**Exercise goal:** Which lines of the records below contain the word "ankle"? Show each one.

**Supplied information:**

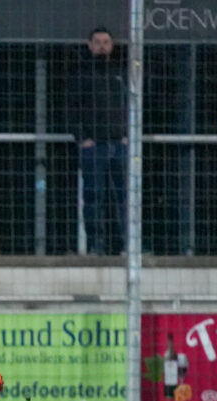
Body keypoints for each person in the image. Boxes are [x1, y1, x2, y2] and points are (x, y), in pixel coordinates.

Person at [71, 26, 127, 256]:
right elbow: (71, 108)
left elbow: (132, 105)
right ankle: (96, 245)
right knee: (94, 197)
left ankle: (127, 245)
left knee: (125, 198)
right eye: (98, 42)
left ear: (112, 45)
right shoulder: (81, 74)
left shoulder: (121, 73)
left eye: (106, 41)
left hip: (120, 144)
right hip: (94, 146)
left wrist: (126, 136)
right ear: (90, 45)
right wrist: (82, 138)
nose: (102, 45)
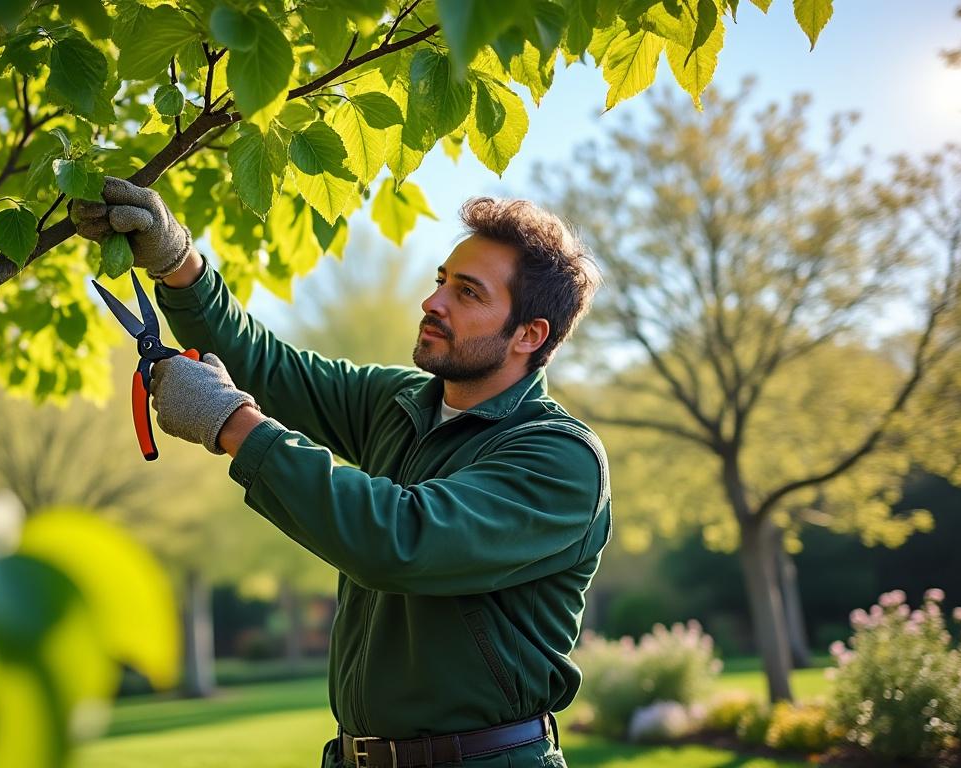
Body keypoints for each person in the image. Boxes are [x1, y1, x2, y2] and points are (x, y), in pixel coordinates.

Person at [73, 178, 610, 768]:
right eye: (440, 281)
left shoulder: (559, 459)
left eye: (468, 293)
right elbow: (267, 369)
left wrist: (234, 423)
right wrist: (181, 265)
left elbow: (401, 540)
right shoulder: (403, 402)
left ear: (529, 335)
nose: (433, 303)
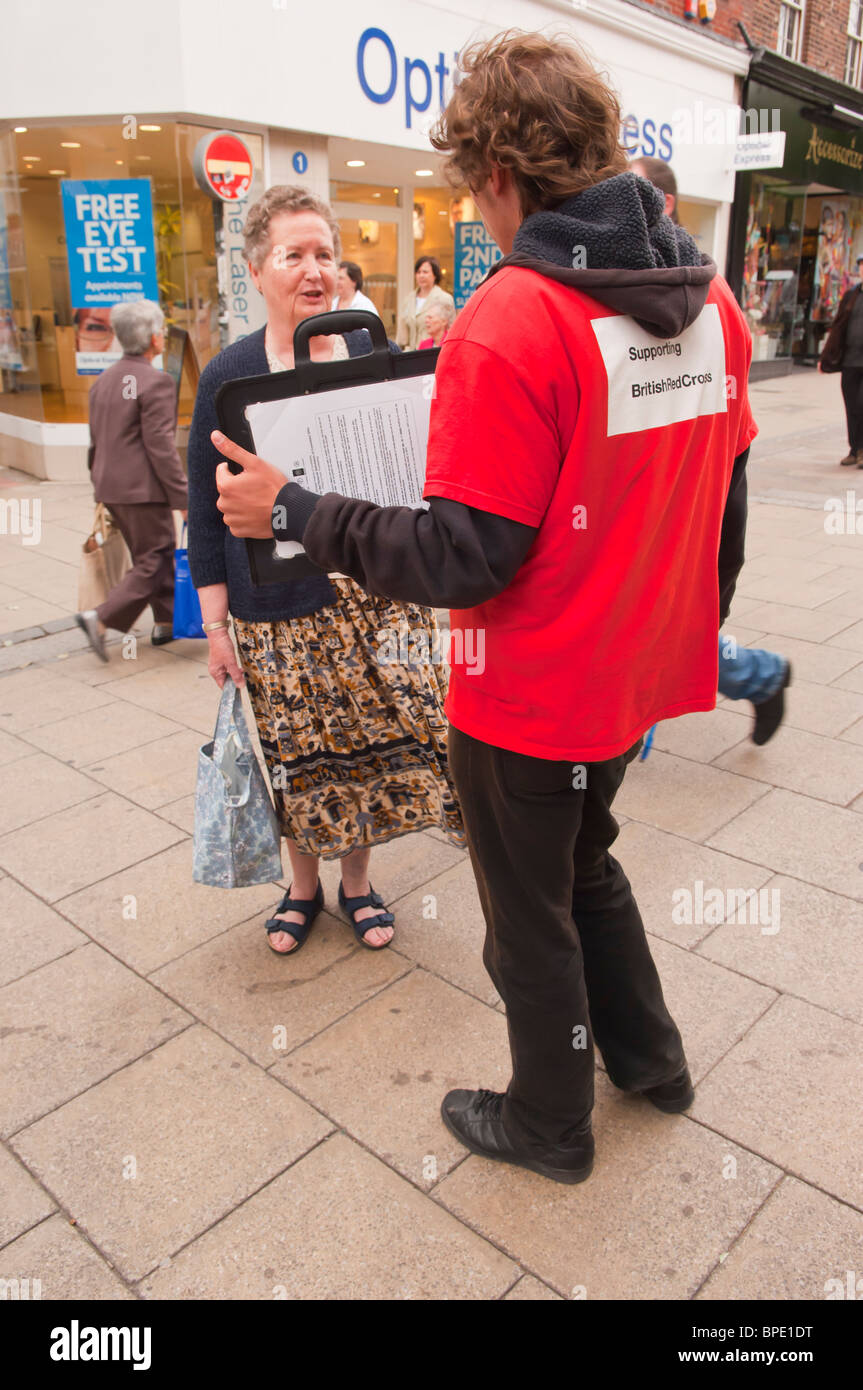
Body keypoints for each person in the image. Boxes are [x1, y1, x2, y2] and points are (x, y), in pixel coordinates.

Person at [213, 32, 756, 1185]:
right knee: (589, 863)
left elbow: (463, 553)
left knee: (529, 920)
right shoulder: (710, 304)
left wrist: (298, 507)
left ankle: (548, 1120)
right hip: (635, 675)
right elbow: (727, 502)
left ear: (499, 176)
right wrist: (685, 625)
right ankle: (651, 1062)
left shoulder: (515, 319)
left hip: (530, 693)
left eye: (473, 184)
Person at [187, 185, 464, 957]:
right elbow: (205, 516)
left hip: (371, 599)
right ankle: (301, 887)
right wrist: (214, 628)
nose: (313, 271)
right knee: (297, 753)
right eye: (293, 255)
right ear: (256, 269)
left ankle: (357, 882)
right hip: (274, 607)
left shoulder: (370, 360)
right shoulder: (229, 375)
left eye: (324, 254)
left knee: (373, 748)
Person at [633, 156, 791, 738]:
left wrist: (714, 593)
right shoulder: (635, 289)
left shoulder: (707, 296)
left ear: (663, 205)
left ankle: (763, 674)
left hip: (678, 524)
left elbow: (733, 467)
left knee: (673, 643)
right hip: (649, 524)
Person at [75, 299, 187, 662]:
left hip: (111, 484)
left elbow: (96, 440)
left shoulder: (104, 381)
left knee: (150, 554)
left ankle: (166, 622)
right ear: (155, 338)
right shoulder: (156, 382)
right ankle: (101, 618)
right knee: (155, 557)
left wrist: (99, 485)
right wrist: (181, 495)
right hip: (142, 488)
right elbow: (160, 446)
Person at [820, 255, 863, 465]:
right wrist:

**Answer for the task:**
right ankle: (96, 245)
left ankle: (127, 245)
left ankle: (548, 1120)
right ankle: (651, 1062)
right ankle: (301, 887)
left ankle: (357, 882)
left ankle: (763, 674)
left ankle: (166, 622)
right ankle: (101, 618)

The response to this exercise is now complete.